Quando venne proposto per la prima volta, nel 2003, «Mi hanno rimasto solo» indossava un abito differente. E l’artista romano, che ben conosce gli ingranaggi della macchina teatrale, ha modernizzato il tutto, lo ha attualizzato ed ha infiocchettato gli intermezzi musicali con la presenza del giovane Luca La Ginestra, interprete dei brani di cui è anche autore.
Una sedia, una chitarra, una bella voce e tanta personalità. Ed è ecco che erompe l’effetto alchemico.
Come anticipato, il testo, si innova un po’. Cambia l’incipit, per esempio. Nella sua prima versione, il pretesto palesemente dichiarato per l’avvio della performance era costituito da una costrizione: un attore, nel rievocare il tempo in cui si confrontava con il personaggio di Ciampa de “Il Berretto a sonagli”, rimane chiuso nel teatro ed approfitta della circostanza per recitare a porte chiuse. Si esibisce per il puro piacere di farlo, senza luci, senza applausi, senza aspettative, fantasie soddisfatte o deluse. Solo la magia della recitazione. In fondo, a volte basta quella.
Oggi, invece, il punto di partenza per vestire i vari personaggi che, in sequenza, vengono proposti l’uno dopo l’altro, è diverso, ma non per questo meno efficace.
Il protagonista sale sul palco attraversando la platea di corsa, perché una voce fuori campo lo annuncia con eccessivo anticipo, lo coglie impreparato.
Tanto per cominciare, La Ginestra trae spunto da ciò che più lo disturba, il cellulare che si accende e che squilla nel bel mezzo della rappresentazione, per inscenare un siparietto esilarante durante il quale non manca di lanciare un messaggio al parterre. Parla in generale e, contemporaneamente, si rivolge ad ogni singolo individuo presente che, pur riconoscendosi nelle parole proferite, non si sente accusato. È la pacca sulla spalla data dall’amico, è il compagno che strizza l’occhio.
Michele La Ginestra da questo punto vista è il top, gli va riconosciuto: ci vuole abilità per suscitare la risata su un vizio comune e, contemporaneamente, indurre ogni astante a fare con un sorriso aperto qualcosa che non pensava di volere, come procedere all’attivazione della modalità aereo.
Risultato raggiunto, disconnessione compiuta…che lo spettacolo abbia inizio.
Da vero artigiano del teatro qual è, La Ginestra sa sempre come raggiungere il suo pubblico. Provoca apertamente, veicola i suoi messaggi inserendoli nel non-detto delle sue proposte, interagisce con i presenti, li coinvolge, li fa sentire a casa. E quando serve, nel momento in cui le circostanze impongono di deragliare dalle righe del copione, improvvisa, dando prova di saper gestire il suo one-man-show in tutte le sfumature di cui si colora. Una crescita evidente la sua, che infonde una marcia in più ad un congegno già rodato.

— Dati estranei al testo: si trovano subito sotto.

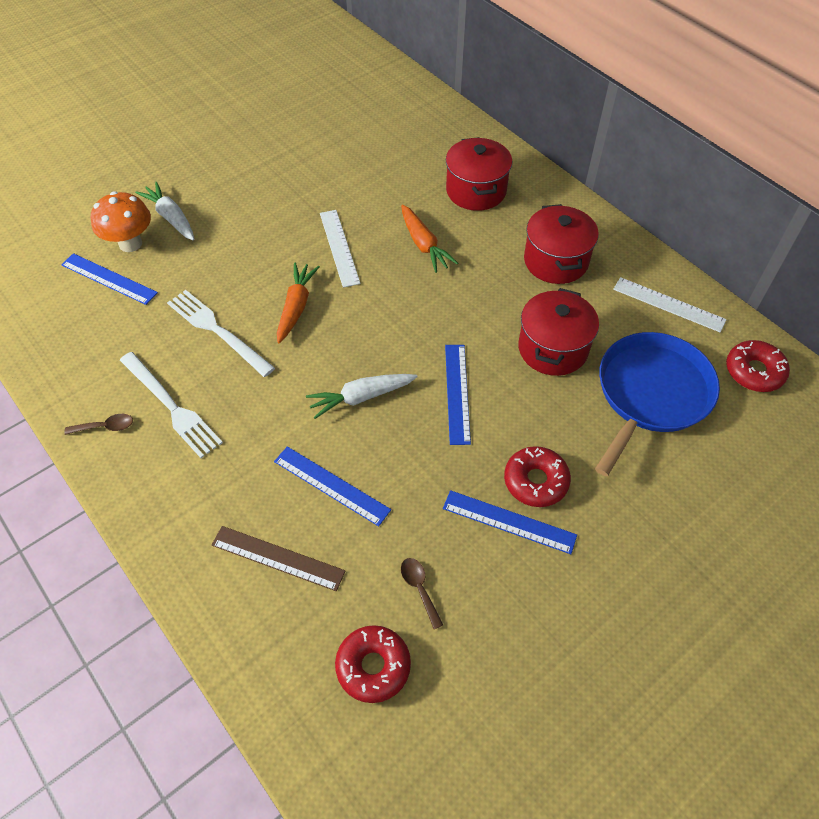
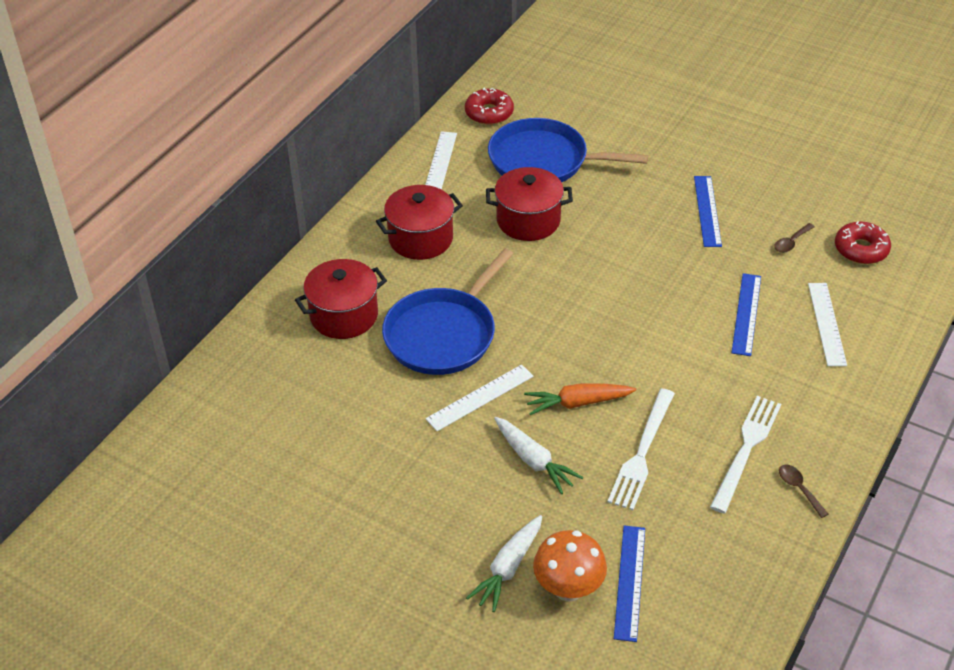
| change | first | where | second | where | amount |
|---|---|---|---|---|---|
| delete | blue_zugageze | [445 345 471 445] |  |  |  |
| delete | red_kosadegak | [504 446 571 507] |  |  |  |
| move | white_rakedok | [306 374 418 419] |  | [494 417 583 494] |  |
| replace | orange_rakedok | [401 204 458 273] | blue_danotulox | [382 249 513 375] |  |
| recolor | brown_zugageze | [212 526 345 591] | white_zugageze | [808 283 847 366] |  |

Una parrucca, un naso finto, una lunga barba grigia, un abito talare e via, si lascia pervadere dal gusto di andare oltre. Per cui, passa da Menicacci, la promessa mai mantenuta del calcio italiano, al mondo delle fiabe di cui restituisce una versione a morale invertita.
Divertente e partecipata è la gag dell’uomo affetto da iperosmia olfattiva le cui relazioni sociali sono condizionate dal disturbo e che trova un momento di tregua solo quando è raffreddato; spassosa è la scena incentrata sulla nota figura di don Michele, sacerdote poco convinto della validità del matrimonio e della sua solidità protratta nel tempo.
Centrale come sempre, però, è il commovente saluto al papà. La dedica parte dal cuore e si tramuta un momento di poesia che dispiega le ali per atterrare su un ricordo toccante. Ed arriva diritto lì, nel punto in cui siamo tendenzialmente deboli, nella nostra emotività scoperta e disarmata. E proprio per questo più fragile.
Il lavoro merita, perché con leggerezza rapisce lo spettatore inducendolo a perlustrare il caleidoscopico mondo delle sensazioni e a fluttuare nel suo personalissimo altrove.